- 課題の指示: 下の記録をすべて、一字も変えずにそのまま書き写してください。

- 課題用の記録:
- - - - -
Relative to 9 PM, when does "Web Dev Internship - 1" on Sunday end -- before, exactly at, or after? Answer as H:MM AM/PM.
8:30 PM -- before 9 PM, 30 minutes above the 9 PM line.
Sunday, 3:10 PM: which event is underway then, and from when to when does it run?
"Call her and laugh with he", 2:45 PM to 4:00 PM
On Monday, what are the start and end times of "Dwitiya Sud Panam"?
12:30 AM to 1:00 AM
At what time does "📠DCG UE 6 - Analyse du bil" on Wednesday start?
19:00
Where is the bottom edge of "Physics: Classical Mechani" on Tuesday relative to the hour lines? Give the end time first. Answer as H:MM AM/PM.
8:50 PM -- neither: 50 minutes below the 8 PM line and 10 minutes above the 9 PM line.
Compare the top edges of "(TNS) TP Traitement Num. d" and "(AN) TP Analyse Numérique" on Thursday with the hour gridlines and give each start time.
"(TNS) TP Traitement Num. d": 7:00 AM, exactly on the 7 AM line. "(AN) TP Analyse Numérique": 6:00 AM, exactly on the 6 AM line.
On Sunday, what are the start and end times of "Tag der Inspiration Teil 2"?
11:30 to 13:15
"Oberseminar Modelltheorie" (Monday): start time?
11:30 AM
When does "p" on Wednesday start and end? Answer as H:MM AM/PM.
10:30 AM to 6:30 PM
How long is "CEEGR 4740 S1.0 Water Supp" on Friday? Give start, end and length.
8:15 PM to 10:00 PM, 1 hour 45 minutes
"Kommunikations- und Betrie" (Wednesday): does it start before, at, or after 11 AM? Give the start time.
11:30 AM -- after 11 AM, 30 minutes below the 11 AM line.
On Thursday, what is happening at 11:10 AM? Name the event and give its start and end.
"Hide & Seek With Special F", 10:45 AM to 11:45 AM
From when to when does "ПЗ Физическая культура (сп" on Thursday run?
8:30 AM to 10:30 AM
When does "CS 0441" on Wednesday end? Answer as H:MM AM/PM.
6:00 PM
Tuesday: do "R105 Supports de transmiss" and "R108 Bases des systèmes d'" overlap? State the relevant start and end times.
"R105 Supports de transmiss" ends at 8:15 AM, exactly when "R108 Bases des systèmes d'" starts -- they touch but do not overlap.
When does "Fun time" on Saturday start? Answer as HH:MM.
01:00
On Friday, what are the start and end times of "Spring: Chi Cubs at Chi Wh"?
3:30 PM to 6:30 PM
- - - - -
- できあがった課題:
Relative to 9 PM, when does "Web Dev Internship - 1" on Sunday end -- before, exactly at, or after? Answer as H:MM AM/PM.
8:30 PM -- before 9 PM, 30 minutes above the 9 PM line.
Sunday, 3:10 PM: which event is underway then, and from when to when does it run?
"Call her and laugh with he", 2:45 PM to 4:00 PM
On Monday, what are the start and end times of "Dwitiya Sud Panam"?
12:30 AM to 1:00 AM
At what time does "📠DCG UE 6 - Analyse du bil" on Wednesday start?
19:00
Where is the bottom edge of "Physics: Classical Mechani" on Tuesday relative to the hour lines? Give the end time first. Answer as H:MM AM/PM.
8:50 PM -- neither: 50 minutes below the 8 PM line and 10 minutes above the 9 PM line.
Compare the top edges of "(TNS) TP Traitement Num. d" and "(AN) TP Analyse Numérique" on Thursday with the hour gridlines and give each start time.
"(TNS) TP Traitement Num. d": 7:00 AM, exactly on the 7 AM line. "(AN) TP Analyse Numérique": 6:00 AM, exactly on the 6 AM line.
On Sunday, what are the start and end times of "Tag der Inspiration Teil 2"?
11:30 to 13:15
"Oberseminar Modelltheorie" (Monday): start time?
11:30 AM
When does "p" on Wednesday start and end? Answer as H:MM AM/PM.
10:30 AM to 6:30 PM
How long is "CEEGR 4740 S1.0 Water Supp" on Friday? Give start, end and length.
8:15 PM to 10:00 PM, 1 hour 45 minutes
"Kommunikations- und Betrie" (Wednesday): does it start before, at, or after 11 AM? Give the start time.
11:30 AM -- after 11 AM, 30 minutes below the 11 AM line.
On Thursday, what is happening at 11:10 AM? Name the event and give its start and end.
"Hide & Seek With Special F", 10:45 AM to 11:45 AM
From when to when does "ПЗ Физическая культура (сп" on Thursday run?
8:30 AM to 10:30 AM
When does "CS 0441" on Wednesday end? Answer as H:MM AM/PM.
6:00 PM
Tuesday: do "R105 Supports de transmiss" and "R108 Bases des systèmes d'" overlap? State the relevant start and end times.
"R105 Supports de transmiss" ends at 8:15 AM, exactly when "R108 Bases des systèmes d'" starts -- they touch but do not overlap.
When does "Fun time" on Saturday start? Answer as HH:MM.
01:00
On Friday, what are the start and end times of "Spring: Chi Cubs at Chi Wh"?
3:30 PM to 6:30 PM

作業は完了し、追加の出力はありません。